**What you need to do:** Take the material below and reproduce, word for word, only the lines from the line with "(at 343.69375 238.91875))" through the line with "(at 353.21875 200.81875))".

Provided records START

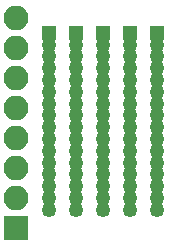
<source format=gbr>
G04 #@! TF.FileFunction,Soldermask,Bot*
%FSLAX46Y46*%
G04 Gerber Fmt 4.6, Leading zero omitted, Abs format (unit mm)*
G04 Created by KiCad (PCBNEW 4.0.7) date Fri Oct 27 13:36:46 2017*
%MOMM*%
%LPD*%
G01*
G04 APERTURE LIST*
%ADD10C,0.100000*%
%ADD11R,2.100000X2.100000*%
%ADD12O,2.100000X2.100000*%
%ADD13R,1.250000X1.250000*%
%ADD14O,1.250000X1.250000*%
G04 APERTURE END LIST*
D10*
D11*
X140208000Y-118364000D03*
D12*
X140208000Y-115824000D03*
X140208000Y-113284000D03*
X140208000Y-110744000D03*
X140208000Y-108204000D03*
X140208000Y-105664000D03*
X140208000Y-103124000D03*
X140208000Y-100584000D03*
D13*
X143002000Y-101854000D03*
D14*
X143002000Y-102854000D03*
X143002000Y-103854000D03*
X143002000Y-104854000D03*
X143002000Y-105854000D03*
X143002000Y-106854000D03*
X143002000Y-107854000D03*
X143002000Y-108854000D03*
X143002000Y-109854000D03*
X143002000Y-110854000D03*
X143002000Y-111854000D03*
X143002000Y-112854000D03*
X143002000Y-113854000D03*
X143002000Y-114854000D03*
X143002000Y-115854000D03*
X143002000Y-116854000D03*
D13*
X149860000Y-101854000D03*
D14*
X149860000Y-102854000D03*
X149860000Y-103854000D03*
X149860000Y-104854000D03*
X149860000Y-105854000D03*
X149860000Y-106854000D03*
X149860000Y-107854000D03*
X149860000Y-108854000D03*
X149860000Y-109854000D03*
X149860000Y-110854000D03*
X149860000Y-111854000D03*
X149860000Y-112854000D03*
X149860000Y-113854000D03*
X149860000Y-114854000D03*
X149860000Y-115854000D03*
X149860000Y-116854000D03*
D13*
X152146000Y-101854000D03*
D14*
X152146000Y-102854000D03*
X152146000Y-103854000D03*
X152146000Y-104854000D03*
X152146000Y-105854000D03*
X152146000Y-106854000D03*
X152146000Y-107854000D03*
X152146000Y-108854000D03*
X152146000Y-109854000D03*
X152146000Y-110854000D03*
X152146000Y-111854000D03*
X152146000Y-112854000D03*
X152146000Y-113854000D03*
X152146000Y-114854000D03*
X152146000Y-115854000D03*
X152146000Y-116854000D03*
D13*
X147574000Y-101854000D03*
D14*
X147574000Y-102854000D03*
X147574000Y-103854000D03*
X147574000Y-104854000D03*
X147574000Y-105854000D03*
X147574000Y-106854000D03*
X147574000Y-107854000D03*
X147574000Y-108854000D03*
X147574000Y-109854000D03*
X147574000Y-110854000D03*
X147574000Y-111854000D03*
X147574000Y-112854000D03*
X147574000Y-113854000D03*
X147574000Y-114854000D03*
X147574000Y-115854000D03*
X147574000Y-116854000D03*
D13*
X145288000Y-101854000D03*
D14*
X145288000Y-102854000D03*
X145288000Y-103854000D03*
X145288000Y-104854000D03*
X145288000Y-105854000D03*
X145288000Y-106854000D03*
X145288000Y-107854000D03*
X145288000Y-108854000D03*
X145288000Y-109854000D03*
X145288000Y-110854000D03*
X145288000Y-111854000D03*
X145288000Y-112854000D03*
X145288000Y-113854000D03*
X145288000Y-114854000D03*
X145288000Y-115854000D03*
X145288000Y-116854000D03*
M02*

</source>
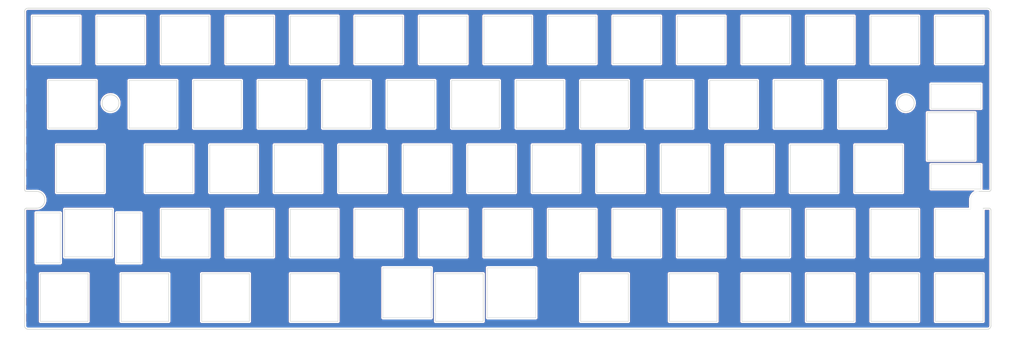
<source format=kicad_pcb>
(kicad_pcb (version 20221018) (generator pcbnew)

  (general
    (thickness 1.6)
  )

  (paper "A2")
  (layers
    (0 "F.Cu" signal)
    (31 "B.Cu" signal)
    (32 "B.Adhes" user "B.Adhesive")
    (33 "F.Adhes" user "F.Adhesive")
    (34 "B.Paste" user)
    (35 "F.Paste" user)
    (36 "B.SilkS" user "B.Silkscreen")
    (37 "F.SilkS" user "F.Silkscreen")
    (38 "B.Mask" user)
    (39 "F.Mask" user)
    (40 "Dwgs.User" user "User.Drawings")
    (41 "Cmts.User" user "User.Comments")
    (42 "Eco1.User" user "User.Eco1")
    (43 "Eco2.User" user "User.Eco2")
    (44 "Edge.Cuts" user)
    (45 "Margin" user)
    (46 "B.CrtYd" user "B.Courtyard")
    (47 "F.CrtYd" user "F.Courtyard")
    (48 "B.Fab" user)
    (49 "F.Fab" user)
  )

  (setup
    (stackup
      (layer "F.SilkS" (type "Top Silk Screen"))
      (layer "F.Paste" (type "Top Solder Paste"))
      (layer "F.Mask" (type "Top Solder Mask") (thickness 0.01))
      (layer "F.Cu" (type "copper") (thickness 0.035))
      (layer "dielectric 1" (type "core") (thickness 1.51) (material "FR4") (epsilon_r 1.5) (loss_tangent 0.02))
      (layer "B.Cu" (type "copper") (thickness 0.035))
      (layer "B.Mask" (type "Bottom Solder Mask") (thickness 0.01))
      (layer "B.Paste" (type "Bottom Solder Paste"))
      (layer "B.SilkS" (type "Bottom Silk Screen"))
      (copper_finish "None")
      (dielectric_constraints no)
    )
    (pad_to_mask_clearance 0)
    (aux_axis_origin 47.625 47.625)
    (grid_origin 47.625 47.625)
    (pcbplotparams
      (layerselection 0x00010f0_ffffffff)
      (plot_on_all_layers_selection 0x0000000_00000000)
      (disableapertmacros false)
      (usegerberextensions false)
      (usegerberattributes false)
      (usegerberadvancedattributes false)
      (creategerberjobfile false)
      (dashed_line_dash_ratio 12.000000)
      (dashed_line_gap_ratio 3.000000)
      (svgprecision 6)
      (plotframeref false)
      (viasonmask false)
      (mode 1)
      (useauxorigin false)
      (hpglpennumber 1)
      (hpglpenspeed 20)
      (hpglpendiameter 15.000000)
      (dxfpolygonmode true)
      (dxfimperialunits true)
      (dxfusepcbnewfont true)
      (psnegative false)
      (psa4output false)
      (plotreference true)
      (plotvalue true)
      (plotinvisibletext false)
      (sketchpadsonfab false)
      (subtractmaskfromsilk false)
      (outputformat 1)
      (mirror false)
      (drillshape 0)
      (scaleselection 1)
      (outputdirectory "../発注/20231012_JLC/J67G/")
    )
  )

  (net 0 "")

  (footprint "kbd_SW_Hole:SW_Hole_1u_JLC" (layer "F.Cu") (at 324.64375 238.91875))

  (footprint "kbd_SW_Hole:SW_Hole_1u_JLC" (layer "F.Cu") (at 305.59375 238.91875))

  (footprint "kbd_SW_Hole:SW_Hole_1u_JLC" (layer "F.Cu") (at 153.19375 181.76875 180))

  (footprint "kbd_SW_Hole:SW_Hole_1u_JLC" (layer "F.Cu") (at 172.24375 181.76875))

  (footprint "kbd_SW_Hole:SW_Hole_1u_JLC" (layer "F.Cu") (at 191.29375 181.76875))

  (footprint "kbd_SW_Hole:SW_Hole_1u_JLC" (layer "F.Cu") (at 210.34375 181.76875))

  (footprint "kbd_SW_Hole:SW_Hole_1u_JLC" (layer "F.Cu") (at 229.39375 181.76875))

  (footprint "kbd_SW_Hole:SW_Hole_1u_JLC" (layer "F.Cu") (at 248.44375 181.76875))

  (footprint "kbd_SW_Hole:SW_Hole_1u_JLC" (layer "F.Cu") (at 267.49375 181.76875))

  (footprint "kbd_SW_Hole:SW_Hole_1u_JLC" (layer "F.Cu") (at 286.54375 181.76875))

  (footprint "kbd_SW_Hole:SW_Hole_1u_JLC" (layer "F.Cu") (at 305.59375 181.76875))

  (footprint "kbd_SW_Hole:SW_Hole_1u_JLC" (layer "F.Cu") (at 324.64375 181.76875))

  (footprint "kbd_SW_Hole:SW_Hole_1u_JLC" (layer "F.Cu") (at 357.98125 219.86875))

  (footprint "kbd_SW_Hole:SW_Hole_1u_JLC" (layer "F.Cu") (at 343.69375 181.76875))

  (footprint "kbd_SW_Hole:SW_Hole_1u_JLC" (layer "F.Cu") (at 343.69375 238.91875))

  (footprint "kbd_SW_Hole:SW_Hole_1u_JLC" (layer "F.Cu") (at 338.93125 219.86875))

  (footprint "kbd_SW_Hole:SW_Hole_1u_JLC" (layer "F.Cu") (at 353.21875 200.81875))

  (footprint "kbd_SW_Hole:SW_Hole_1u_JLC" (layer "F.Cu") (at 377.03125 219.86875))

  (footprint "kbd_SW_Hole:SW_Hole_1u_JLC" (layer "F.Cu") (at 372.26875 200.81875))

  (footprint "kbd_SW_Hole:SW_Hole_1u_JLC" (layer "F.Cu") (at 167.48125 219.86875))

  (footprint "kbd_SW_Hole:SW_Hole_1u_JLC" (layer "F.Cu") (at 248.44375 238.91875))

  (footprint "kbd_SW_Hole:SW_Hole_1u_JLC" (layer "F.Cu") (at 381.79375 181.76875))

  (footprint "kbd_SW_Hole:SW_Hole_1u_JLC" (layer "F.Cu") (at 210.34375 238.91875))

  (footprint "kbd_SW_Hole:SW_Hole_1u_JLC" (layer "F.Cu") (at 205.58125 219.86875))

  (footprint "kbd_SW_Hole:SW_Hole_1u_JLC" (layer "F.Cu") (at 200.81875 200.81875))

  (footprint "kbd_SW_Hole:SW_Hole_2u_JLC" (layer "F.Cu") (at 398.4625 210.34375 90))

  (footprint "kbd_SW_Hole:SW_Hole_1u_JLC" (layer "F.Cu") (at 224.63125 219.86875))

  (footprint "kbd_SW_Hole:SW_Hole_1u_JLC" (layer "F.Cu") (at 243.68125 219.86875))

  (footprint "kbd_SW_Hole:SW_Hole_1u_JLC" (layer "F.Cu") (at 262.73125 219.86875))

  (footprint "kbd_SW_Hole:SW_Hole_1u_JLC" (layer "F.Cu") (at 296.06875 200.81875))

  (footprint "kbd_SW_Hole:SW_Hole_1u_JLC" (layer "F.Cu") (at 281.78125 219.86875))

  (footprint "kbd_SW_Hole:SW_Hole_1u_JLC" (layer "F.Cu") (at 300.83125 219.86875))

  (footprint "kbd_SW_Hole:SW_Hole_1u_JLC" (layer "F.Cu") (at 319.88125 219.86875))

  (footprint "kbd_SW_Hole:SW_Hole_1u_JLC" (layer "F.Cu") (at 184.15 257.96875))

  (footprint "kbd_SW_Hole:SW_Hole_1u_JLC" (layer "F.Cu") (at 136.525 257.96875))

  (footprint "kbd_SW_Hole:SW_Hole_2u_JLC" (layer "F.Cu") (at 143.66875 238.91875))

  (footprint "kbd_SW_Hole:SW_Hole_1u_JLC" (layer "F.Cu") (at 286.54375 238.91875))

  (footprint "kbd_SW_Hole:SW_Hole_1u_JLC" (layer "F.Cu") (at 267.49375 238.91875))

  (footprint "kbd_SW_Hole:SW_Hole_1u_JLC" (layer "F.Cu") (at 315.11875 200.81875))

  (footprint "kbd_SW_Hole:SW_Hole_1u_JLC" (layer "F.Cu") (at 334.16875 200.81875))

  (footprint "kbd_SW_Hole:SW_Hole_1u_JLC" (layer "F.Cu") (at 219.86875 200.81875))

  (footprint "kbd_SW_Hole:SW_Hole_1u_JLC" (layer "F.Cu") (at 322.2625 257.96875))

  (footprint "kbd_SW_Hole:SW_Hole_1u_JLC" (layer "F.Cu") (at 400.84375 238.91875))

  (footprint "kbd_SW_Hole:SW_Hole_1u_JLC" (layer "F.Cu") (at 186.53125 219.86875))

  (footprint "kbd_SW_Hole:SW_Hole_2u3u_JLC" (layer "F.Cu") (at 253.20625 257.96875 180))

  (footprint "kbd_SW_Hole:SW_Hole_1u_JLC" (layer "F.Cu") (at 238.91875 200.81875))

  (footprint "kbd_SW_Hole:SW_Hole_1u_JLC" (layer "F.Cu") (at 138.90625 200.81875))

  (footprint "kbd_SW_Hole:SW_Hole_1u_JLC" (layer "F.Cu") (at 277.01875 200.81875))

  (footprint "kbd_SW_Hole:SW_Hole_1u_JLC" (layer "F.Cu") (at 229.39375 238.91875))

  (footprint "kbd_SW_Hole:SW_Hole_1u_JLC" (layer "F.Cu") (at 191.29375 238.91875))

  (footprint "kbd_SW_Hole:SW_Hole_1u_JLC" (layer "F.Cu") (at 257.96875 200.81875))

  (footprint "kbd_SW_Hole:SW_Hole_1u_JLC" (layer "F.Cu") (at 172.24375 238.91875))

  (footprint "kbd_SW_Hole:SW_Hole_1u_JLC" (layer "F.Cu") (at 160.3375 257.96875))

  (footprint "kbd_SW_Hole:SW_Hole_1u_JLC" (layer "F.Cu") (at 343.69375 257.96875))

  (footprint "kbd_SW_Hole:SW_Hole_1u_JLC" (layer "F.Cu") (at 400.84375 181.76875))

  (footprint "kbd_SW_Hole:SW_Hole_1u_JLC" (layer "F.Cu") (at 181.76875 200.81875))

  (footprint "kbd_SW_Hole:SW_Hole_1u_JLC" (layer "F.Cu") (at 162.71875 200.81875))

  (footprint "kbd_SW_Hole:SW_Hole_1u_JLC" (layer "F.Cu") (at 141.2875 219.86875))

  (footprint "kbd_SW_Hole:SW_Hole_1u_JLC" (layer "F.Cu") (at 210.34375 257.96875))

  (footprint "kbd_SW_Hole:SW_Hole_1u_JLC" (layer "F.Cu")
    (tstamp 00000000-0000-0000-0000-000060eec3ce)
    (at 296.06875 257.96875)
    (property "Sheetfile" "matrix.kicad_sch")
    (property "Sheetname" "matrix")
    (path "/00000000-0000-0000-0000-00005a286589/00000000-0000-0000-0000-000060eead3d")
    (attr through_hole)
    (fp_text reference "K_HEN1" (at 7 8.1) (layer "F.SilkS") hide
        (effects (font (size 1 1) (thickness 0.15)))
      (tstamp 46e2d6f9-97c0-4baf-b173-c62d6eda4f86)
    )
    (fp_text value "MX-NoLED" (at -7.4 -8.1) (layer "F.Fab") hide
        (effects (font (size 1 1) (thickness 0.15)))
      (tstamp 2d419ce9-11b1-4264-81ee-24dcccb1b447)
    )
    (fp_line (start -7.8 -7.8) (end -7.8 7.8)
      (stroke (width 1.3) (type solid)) (layer "B.Mask") (tstamp ce3f81e8-9221-4f78-a719-6ee21d6d907d))
    (fp_line (start -7.8 -7.8) (end 7.8 -7.8)
      (stroke (width 1.3) (type solid)) (layer "B.Mask") (tstamp d7ce65bc-95aa-4d45-8033-78da87f35e5f))
    (fp_line (start -7.8 7.8) (end 7.8 7.8)
      (stroke (width 1.3) (type solid)) (layer "B.Mask") (tstamp 48ea52b4-9e75-427d-b64b-00b51413713f))
    (fp_line (start 7.8 -7.8) (end 7.8 7.8)
      (stroke (width 1.3) (type solid)) (layer "B.Mask") (tstamp 4890b5df-ca5c-4127-afdf-e6d7c42eb295))
    (fp_line (start -7.8 -7.8) (end -7.8 7.8)
      (stroke (width 1.3) (type solid)) (layer "F.Mask") (tstamp 23618911-dc09-4296-a2a6-7e4fe7575428))
    (fp_line (start -7.8 -7.8) (end 7.8 -7.8)
      (stroke (width 1.3) (type solid)) (layer "F.Mask") (tstamp da2ffc54-987c-4819-bbb0-f8b4ede53e50))
    (fp_line (start -7.8 7.8) (end 7.8 7.8)
      (stroke (width 1.3) (type solid)) (layer "F.Mask") (tstamp 718e3e78-2bb2-42cc-891f-ea2d48e9bbb9))
    (fp_line (start 7.8 -7.8) (end 7.8 7.8)
      (stroke (width 1.3) (type solid)) (layer "F.Mask") (tstamp 070ef59d-4da2-4682-ad50-fc67e5cf91b4))
    (fp_line (start -7.05 -7.05) (end 7.05 -7.05)
      (stroke (width 0.15) (type solid)) (layer "Edge.Cuts") (tstamp 4a2abb0e-4f0f-4789-bea9-0bb2a3dcc7b2))
    (fp_line (start -7.05 7.05) (end -7.05 -7.05)
      (str
... [832353 chars truncated]
</source>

Provided records END

**Response area:**
  (footprint "kbd_SW_Hole:SW_Hole_1u_JLC" (layer "F.Cu") (at 343.69375 238.91875))

  (footprint "kbd_SW_Hole:SW_Hole_1u_JLC" (layer "F.Cu") (at 338.93125 219.86875))

  (footprint "kbd_SW_Hole:SW_Hole_1u_JLC" (layer "F.Cu") (at 353.21875 200.81875))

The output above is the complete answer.